**Your task:** Word for word, the data below must be repeated in full; no picture is to be included.

Data items
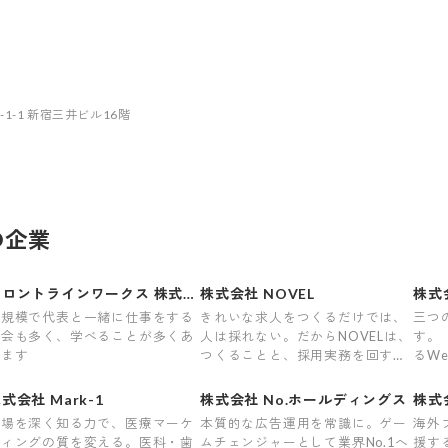
-1-1 新宿三井ビル16階
の企業
フロントラインワークス 株式会
株式会社 NOVEL
株式会
社
小規模で代表と一緒に仕事をする
きれいな求人をつくるだけでは、
三つ
機会も多く、学べることが多くあ
人は採れない。だからNOVELは、
す。
ります
つくることと、採用実務を回すこ
るW
との両方をやります。
式会社 Mark-1
株式会社 No.ホールディングス
株式
現場を深く知る力で、医療マーケ
本質的な広告運用を常識に。ゲー
海外
ティングの質を変える。医科・歯
ムチェンジャーとして業界No.1へ
援す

**Solved problem:**
-1-1 新宿三井ビル16階
の企業
フロントラインワークス 株式会
株式会社 NOVEL
株式会
社
小規模で代表と一緒に仕事をする
きれいな求人をつくるだけでは、
三つ
機会も多く、学べることが多くあ
人は採れない。だからNOVELは、
す。
ります
つくることと、採用実務を回すこ
るW
との両方をやります。
式会社 Mark-1
株式会社 No.ホールディングス
株式
現場を深く知る力で、医療マーケ
本質的な広告運用を常識に。ゲー
海外
ティングの質を変える。医科・歯
ムチェンジャーとして業界No.1へ
援す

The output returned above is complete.